What's in the Image? Explorable Decoding of Compressed Images (Oral @ CVPR 2021)
Yuval Bahat, Tomer Michaeli
The ever-growing amounts of visual contents captured on a daily basis necessitate the use of lossy compression methods in order to save storage space and transmission bandwidth. While extensive research efforts are devoted to improving compression techniques, every method inevitably discards information. Especially at low bit rates, this information often corresponds to semantically meaningful visual cues, so that decompression involves significant ambiguity. In spite of this fact, existing decompression algorithms typically produce only a single output, and do not allow the viewer to explore the set of images that map to the given compressed code. In this work we propose the first image decompression method to facilitate user-exploration of the diverse set of natural images that could have given rise to the compressed input code, thus granting users the ability to determine what could and what could not have been there in the original scene. Specifically, we develop a novel deep-network based decoder architecture for the ubiquitous JPEG standard, which allows traversing the set of decompressed images that are consistent with the compressed JPEG file. To allow for simple user interaction, we develop a graphical user interface comprising several intuitive exploration tools, including an automatic tool for examining specific solutions of interest. We exemplify our framework on graphical, medical and forensic use cases, demonstrating its wide range of potential applications.
Spatially-Adaptive Pixelwise Networks for Fast Image Translation (CVPR 2021)
Tamar Rott Shaham, Michaël Gharbi, Richard Zhang, Eli Shechtman, Tomer Michaeli
We introduce a new generator architecture, aimed at fast and efficient high-resolution image-to-image translation. We design the generator to be an extremely lightweight function of the full-resolution image. In fact, we use pixel-wise networks; that is, each pixel is processed independently of others, through a composition of simple affine transformations and nonlinearities. We take three important steps to equip such a seemingly simple function with adequate expressivity. First, the parameters of the pixel-wise networks are spatially varying, so they can represent a broader function class than simple 1x1 convolutions. Second, these parameters are predicted by a fast convolutional network that processes an aggressively low-resolution representation of the input. Third, we augment the input image by concatenating a sinusoidal encoding of spatial coordinates, which provides an effective inductive bias for generating realistic novel high-frequency image content. As a result, our model is up to 18x faster than state-of-the-art baselines. We achieve this speedup while generating comparable visual quality across different image resolutions and translation domains.

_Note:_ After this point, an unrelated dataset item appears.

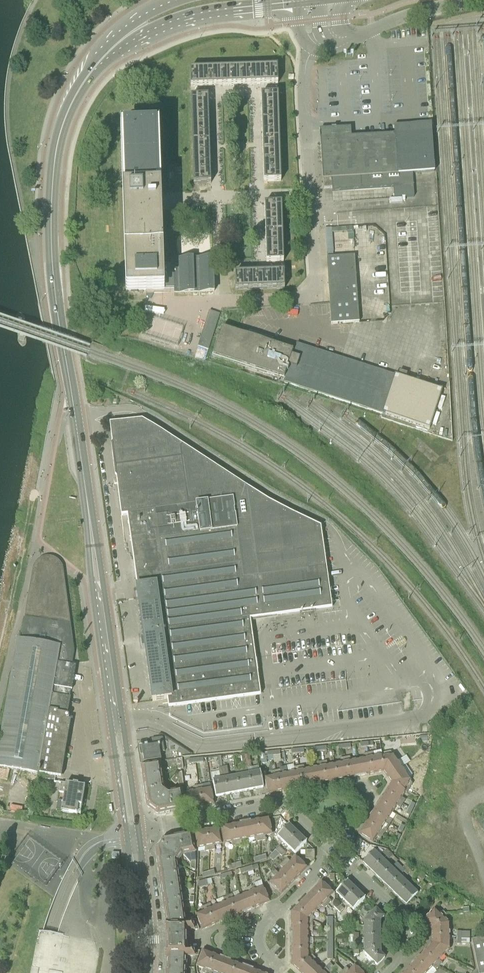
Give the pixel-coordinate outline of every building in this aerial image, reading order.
[(277,67),(190,69),(191,87),(254,85),(278,84),(277,67)] [(278,94),(261,94),(264,182),(281,181),(278,94)] [(208,96),(191,97),(194,184),(211,183),(208,96)] [(329,142),(321,143),(323,180),(332,179),(332,188),(333,191),(367,189),(386,188),(393,187),(394,198),(414,197),(413,173),(434,172),(431,122),(394,124),(395,135),(386,135),(351,137),(329,139),(329,142)] [(157,128),(123,130),(128,290),(164,289),(174,288),(174,293),(215,291),(214,259),(173,261),(173,265),(161,265),(157,128)] [(332,179),(323,180),(324,188),(332,188),(332,179)] [(282,203),(265,204),(266,262),(284,262),(282,203)] [(331,324),(353,323),(359,322),(355,256),(354,256),(327,258),(330,303),(331,324)] [(240,273),(235,273),(235,290),(285,289),(284,272),(272,272),(240,273)] [(194,358),(205,362),(220,314),(209,311),(194,358)] [(222,328),(213,356),(284,379),(284,378),(285,379),(284,383),(430,429),(442,390),(297,343),(294,351),(222,328)] [(137,421),(110,424),(121,516),(129,515),(139,588),(137,588),(151,692),(152,692),(153,701),(168,699),(169,707),(260,694),(258,683),(261,683),(258,661),(255,661),(250,619),(307,610),(331,607),(320,531),(268,505),(137,421)] [(40,571),(32,618),(25,617),(21,640),(18,640),(0,746),(0,767),(54,776),(63,719),(67,720),(68,719),(69,718),(69,716),(68,715),(67,715),(67,714),(66,714),(75,667),(74,667),(75,665),(71,664),(73,651),(70,648),(71,639),(68,636),(70,626),(66,624),(68,614),(65,611),(66,602),(63,599),(65,589),(61,586),(63,577),(60,574),(60,573),(60,572),(60,571),(59,570),(59,569),(59,568),(58,567),(58,566),(57,566),(56,565),(56,564),(55,564),(54,563),(52,562),(51,562),(50,562),(48,562),(47,562),(46,563),(45,563),(44,564),(43,564),(43,565),(42,566),(41,567),(41,568),(40,569),(40,570),(40,571)] [(144,763),(161,760),(160,752),(165,751),(163,738),(152,739),(153,746),(142,747),(144,763)] [(388,777),(402,767),(399,762),(392,752),(391,752),(380,754),(381,756),(384,772),(388,777)] [(372,774),(384,772),(381,756),(374,757),(373,753),(368,754),(372,774)] [(360,776),(372,774),(368,754),(363,754),(364,759),(357,760),(360,776)] [(349,778),(360,776),(357,760),(351,761),(350,757),(345,758),(349,778)] [(339,780),(349,778),(345,758),(340,759),(341,763),(335,764),(339,780)] [(315,785),(326,783),(322,762),(317,763),(318,768),(311,769),(315,785)] [(326,783),(339,780),(335,764),(328,766),(327,762),(322,762),(326,783)] [(144,779),(163,776),(161,764),(142,767),(142,768),(141,770),(141,772),(143,773),(144,779)] [(303,787),(315,785),(311,769),(305,770),(304,766),(299,767),(303,787)] [(291,789),(303,787),(299,767),(294,768),(295,772),(288,773),(291,789)] [(392,783),(406,792),(407,793),(413,784),(411,781),(411,780),(402,767),(388,777),(392,783)] [(280,791),(291,789),(288,773),(287,768),(281,769),(276,771),(280,791)] [(260,771),(253,773),(249,774),(252,790),(263,788),(260,771)] [(268,794),(280,791),(276,771),(271,772),(272,776),(265,778),(268,794)] [(177,773),(171,780),(176,784),(178,782),(179,786),(184,785),(182,772),(177,773)] [(228,795),(240,792),(236,776),(229,777),(228,772),(224,773),(225,778),(228,795)] [(216,797),(228,795),(225,778),(224,773),(220,774),(221,779),(213,780),(216,797)] [(252,790),(249,774),(244,774),(236,776),(240,792),(252,790)] [(145,792),(165,789),(163,776),(144,779),(145,785),(143,786),(144,790),(145,790),(145,792)] [(385,794),(403,805),(405,800),(402,798),(406,792),(392,783),(385,794)] [(85,787),(66,784),(61,812),(80,815),(85,787)] [(190,809),(202,806),(198,786),(193,787),(194,791),(187,793),(190,809)] [(198,786),(202,806),(214,804),(211,788),(204,789),(204,786),(198,786)] [(152,808),(154,809),(167,790),(165,789),(145,792),(146,794),(145,795),(145,798),(146,799),(148,806),(148,808),(150,808),(152,808)] [(171,812),(173,811),(169,792),(167,790),(154,809),(156,810),(155,812),(157,814),(158,814),(166,813),(167,813),(170,813),(171,812)] [(169,792),(173,811),(174,811),(175,812),(178,811),(179,810),(185,809),(182,790),(169,792)] [(400,809),(403,805),(385,794),(379,804),(393,812),(397,806),(400,809)] [(372,814),(389,825),(392,821),(389,818),(393,812),(379,804),(372,814)] [(366,824),(383,835),(386,831),(389,825),(372,814),(366,824)] [(257,821),(261,841),(266,840),(265,836),(272,835),(269,819),(257,821)] [(256,842),(261,841),(257,821),(245,823),(248,840),(255,838),(256,842)] [(241,841),(248,840),(245,823),(233,825),(237,846),(242,845),(241,841)] [(381,839),(383,835),(366,824),(360,834),(374,843),(377,837),(381,839)] [(232,847),(237,846),(233,825),(221,828),(225,844),(232,843),(232,847)] [(277,837),(286,845),(298,833),(289,825),(277,837)] [(206,831),(210,851),(215,850),(215,846),(222,845),(218,828),(206,831)] [(205,852),(210,851),(206,831),(194,833),(197,849),(205,848),(205,852)] [(298,833),(286,845),(295,854),(307,842),(298,833)] [(180,837),(183,856),(195,854),(192,835),(185,836),(184,835),(181,835),(181,837),(180,837)] [(180,860),(183,856),(180,837),(177,837),(176,836),(173,837),(172,838),(164,840),(163,841),(162,843),(163,844),(162,846),(180,860)] [(178,863),(180,860),(162,846),(161,848),(159,848),(157,849),(156,851),(158,859),(157,860),(157,863),(158,864),(159,866),(178,863)] [(272,854),(277,859),(280,855),(279,854),(275,850),(272,854)] [(305,851),(305,855),(305,859),(314,859),(315,859),(315,851),(305,851)] [(363,863),(372,871),(383,859),(375,851),(363,863)] [(284,862),(299,876),(307,868),(295,856),(290,862),(287,859),(284,862)] [(380,879),(392,867),(387,862),(383,859),(372,871),(380,879)] [(290,885),(299,876),(284,862),(280,866),(283,869),(278,874),(290,885)] [(160,878),(180,875),(178,863),(159,866),(159,867),(158,868),(158,871),(160,872),(160,878)] [(380,879),(389,888),(401,876),(392,867),(380,879)] [(290,885),(278,874),(275,871),(272,874),(275,877),(269,884),(276,890),(274,893),(278,897),(290,885)] [(162,892),(182,889),(180,875),(160,878),(161,884),(160,885),(161,888),(162,889),(162,892)] [(389,888),(397,896),(409,884),(401,876),(389,888)] [(336,893),(344,902),(356,890),(347,881),(336,893)] [(423,881),(418,886),(422,889),(426,884),(423,881)] [(312,891),(328,906),(332,902),(329,899),(334,894),(321,882),(312,891)] [(409,884),(397,896),(406,905),(418,893),(409,884)] [(250,887),(258,907),(269,902),(263,886),(256,889),(255,885),(250,887)] [(247,911),(258,907),(250,887),(245,889),(247,893),(240,896),(247,911)] [(164,903),(183,901),(182,889),(162,892),(163,893),(162,894),(162,897),(163,897),(164,903)] [(356,890),(344,902),(353,911),(365,899),(356,890)] [(324,909),(328,906),(312,891),(305,899),(317,911),(322,906),(324,909)] [(236,916),(247,911),(240,896),(234,898),(233,895),(228,897),(236,916)] [(225,921),(236,916),(228,897),(223,899),(225,902),(218,905),(225,921)] [(292,913),(313,921),(315,919),(312,916),(317,911),(305,899),(292,913)] [(166,916),(185,913),(183,901),(164,903),(165,910),(164,911),(164,914),(166,914),(166,916)] [(214,925),(225,921),(218,905),(212,908),(210,904),(206,906),(214,925)] [(202,930),(214,925),(206,906),(201,908),(203,911),(196,914),(202,930)] [(432,930),(450,923),(444,918),(447,915),(443,911),(440,914),(435,909),(423,921),(432,930)] [(363,926),(380,926),(380,921),(384,917),(376,910),(363,923),(363,926)] [(167,931),(186,931),(186,930),(195,930),(199,930),(198,925),(195,925),(194,924),(187,924),(185,913),(166,916),(167,925),(165,925),(165,931),(167,931)] [(292,932),(309,932),(313,932),(313,921),(292,913),(292,932)] [(432,938),(450,938),(450,923),(432,930),(432,938)] [(364,938),(380,937),(380,926),(363,926),(364,938)] [(167,941),(187,941),(186,931),(167,931),(167,941)] [(364,950),(381,950),(380,937),(364,938),(364,950)] [(432,944),(444,956),(450,949),(450,938),(432,938),(432,944)] [(472,940),(479,972),(483,972),(483,938),(472,940)] [(292,948),(313,948),(313,946),(309,946),(309,939),(292,939),(292,948)] [(167,951),(187,950),(187,942),(187,941),(167,941),(167,951)] [(424,952),(439,967),(442,963),(440,961),(444,956),(432,944),(424,952)] [(292,965),(309,958),(309,951),(313,951),(313,948),(292,948),(292,965)] [(167,966),(187,968),(188,958),(195,957),(195,956),(198,956),(200,952),(194,952),(194,951),(187,951),(187,950),(167,951),(167,952),(166,952),(166,958),(168,958),(167,966)] [(381,950),(364,950),(364,953),(377,966),(385,958),(381,954),(381,950)] [(214,955),(203,951),(197,967),(204,969),(202,972),(207,972),(214,955)] [(435,970),(439,967),(424,952),(416,961),(428,972),(433,968),(435,970)] [(213,972),(220,972),(225,960),(214,955),(207,972),(213,972)] [(318,966),(313,962),(316,959),(312,956),(309,958),(292,965),(300,972),(311,972),(318,966)] [(236,964),(225,960),(220,972),(233,972),(236,964)] [(411,972),(428,972),(416,961),(407,970),(411,972)] [(248,968),(236,964),(233,972),(246,972),(248,968)] [(329,972),(327,972),(335,972),(336,972),(336,964),(329,972)] [(343,971),(336,964),(336,972),(337,972),(345,972),(343,971)]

Sparsity Aware Normalization for GANs (AAAI 2021)
Idan Kligvasser, Tomer Michaeli
Generative adversarial networks (GANs) are known to benefit from regularization or normalization of their critic (discriminator) network during training. In this work, we analyze the popular spectral normalization scheme, find a significant drawback and introduce sparsity aware normalization (SAN), a new alternative approach for stabilizing GAN training. As opposed to other normalization methods, our approach explicitly accounts for the sparse nature of the feature maps in convolutional networks with ReLU activations. We illustrate the effectiveness of our method through extensive experiments with a variety of network architectures. As we show, sparsity is particularly dominant in critics used for image-to-image translation settings. In these cases our approach improves upon existing methods, in less training epochs and with smaller capacity networks, while requiring practically no computational overhead.

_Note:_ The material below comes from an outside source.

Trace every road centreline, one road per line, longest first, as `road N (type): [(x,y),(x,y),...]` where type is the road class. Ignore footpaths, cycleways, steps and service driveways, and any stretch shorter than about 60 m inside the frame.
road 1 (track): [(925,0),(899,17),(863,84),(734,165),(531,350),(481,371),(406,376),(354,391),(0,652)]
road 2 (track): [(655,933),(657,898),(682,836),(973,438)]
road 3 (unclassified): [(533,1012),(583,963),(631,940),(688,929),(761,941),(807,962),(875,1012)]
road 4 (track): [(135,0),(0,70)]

Contrastive Divergence Learning is a Time Reversal Adversarial Game (Spotlight @ ICLR 2021)
Omer Yair, Tomer Michaeli
Recently there has been an increasing interest in energy-based mode as a tool for modeling the underlying probabilities of given data sets. Although these models hold great potential, the task of training such models is very challenging and many different methods have been proposed for the task. One of the classical methods for training such models is the contrastive divergence (CD) algorithm. This algorithm has been successfully used over the years in a wide range of domains, however, despite its empirical success there still remain open questions regarding the validity of this algorithm. The primary source of difficulty is an unjustified approximation used in the derivation of the algorithm. In this talk, we will present an alternative derivation that does not require any approximation and view CD as an adversarial learning procedure.
Learning Optimal Wavefront Shaping for Multi-channel Imaging (ICCP 2021)
Elias Nehme, Boris Ferdman, Lucien E. Weiss, Tal Naor, Daniel Freedman, Tomer Michaeli, Yoav Shechtman
Fast acquisition of depth information is crucial for accurate 3D tracking of moving objects. Snapshot depth sensing can be achieved by wavefront coding, in which the point-spread function (PSF) is engineered to vary distinctively with scene depth by altering the detection optics. In low-light applications, such as 3D localization microscopy, the prevailing approach is to condense signal photons into a single imaging channel with phase-only wavefront modulation to achieve a high pixel-wise signal to noise ratio. Here we show that this paradigm is generally suboptimal and can be significantly improved upon by employing multi-channel wavefront coding, even in low-light applications. We demonstrate our multi-channel optimization scheme on 3D localization microscopy in densely labelled live cells where detectability is limited by overlap of modulated PSFs. At extreme densities, we show that a split-signal system, with end-to-end learned phase masks, doubles the detection rate and reaches improved precision compared to the current state-of-the-art, single-channel design. We implement our method using a bifurcated optical system, experimentally validating our approach by snapshot volumetric imaging and 3D tracking of fluorescently labelled subcellular elements in dense environments.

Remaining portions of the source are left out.